Wednesday, March 03, 2021
Discovered
In the Great Discourse on the Lion’s Roar (Mahāsīhanāda Sutta)—a famous text from the Pali canon, the oldest collection of texts and, according to many, the collection that best represents his teachings—the Buddha declares, “Should anyone say of me: ‘The recluse Gotama does not have any superhuman states, any distinction in knowledge and vision worthy of the noble ones. The recluse Gotama teaches a Dhamma [merely] hammered out by reasoning, following his own line of inquiry as it occurs to him’—unless he abandons that assertion and that state of mind and relinquishes that view, then as [surely as if he has been] carried off and put there, he will wind up in hell.” (45-46)
Monday, March 01, 2021
PoE20
2001 is the twentieth anniversary of the appearance of my first book, The Problem of Evil: A Reader! I was reminded of this in the sweetest way, by an invitation to speak to a high school class (in San Francisco) which is making its way through it. The class had completed selections from the first three of the book's five sections, and their almost unanimous favorites were, I learned, the Stoics - and their final assignment will be to write their own Encheiridion, based on the excerpts from Epictetus' I'd included in the reader! They'd learned about Stoicism through a rather grim video from the School of Life, a Stoic revival today. Imagine the worst that can happen, it presents Seneca saying to his friends, and realize you can overcome it, if only by ending your life. (Not perhaps ideal material for teenagers...!)

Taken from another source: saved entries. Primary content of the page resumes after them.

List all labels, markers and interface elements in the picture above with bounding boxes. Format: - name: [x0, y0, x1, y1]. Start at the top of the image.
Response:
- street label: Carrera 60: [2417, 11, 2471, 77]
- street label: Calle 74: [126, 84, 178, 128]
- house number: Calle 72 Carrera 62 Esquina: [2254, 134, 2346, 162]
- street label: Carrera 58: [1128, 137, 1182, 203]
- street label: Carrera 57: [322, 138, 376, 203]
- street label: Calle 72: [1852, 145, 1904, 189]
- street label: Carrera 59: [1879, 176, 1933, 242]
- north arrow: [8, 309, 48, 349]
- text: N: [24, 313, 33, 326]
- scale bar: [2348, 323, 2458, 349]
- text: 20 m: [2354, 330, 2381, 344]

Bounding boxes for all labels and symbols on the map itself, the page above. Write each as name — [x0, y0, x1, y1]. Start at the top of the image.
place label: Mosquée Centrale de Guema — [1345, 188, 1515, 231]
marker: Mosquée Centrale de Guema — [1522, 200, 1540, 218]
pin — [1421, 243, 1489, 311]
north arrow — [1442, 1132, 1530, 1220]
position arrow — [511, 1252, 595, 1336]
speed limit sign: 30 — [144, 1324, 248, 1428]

Our discussion was framed by questions students had submitted anonymously before class. Questions ranged from the personal (who is your favorite?) to the vocational (what can you do with a philosophy degree?) but were overshadowed by a long question, added last, about how to avoid despair when illness is taking the person most important to you in the world from you. I didn't know which of the students watching me from their zoom boxes had written the question and realized it might be any of them, if not today then some other day. Treading lightly I tried to at touch on most of the questions. I introduced the anthology as seeking to offer complications for those with glib views about the past and companionship for those struggling with the tough questions. I told them some questions seem too great for us but that ritual helps us keep them open. I spoke of how important it was to be present to each other and to listen, suffering always being particular. I said that the mystery of evil and suffering was only one part of things, that it cut more deeply than we knew we could be cut because the wonder of good, too, surpasses our understanding. Too many words, surely, but some perhaps of use?Going back to the book, and how I'd defined and executed it, was fun - I haven't revisited that in ages! Fun, too, to remind myself of the colored cover I'd hoped we could have, of a painting I'd seen at a Dosso Dossi exhibition at the Met, to be wrapped around the book so that the messenger Mercury might appear on the spine, his finger to his lips but with eyes full of compassion. The grief of afflicted Justice would fill the front cover, the absorption of Jupiter painting butterflies and cucumber flowers the back, with the community of humans struggling to make sense of things awaiting within.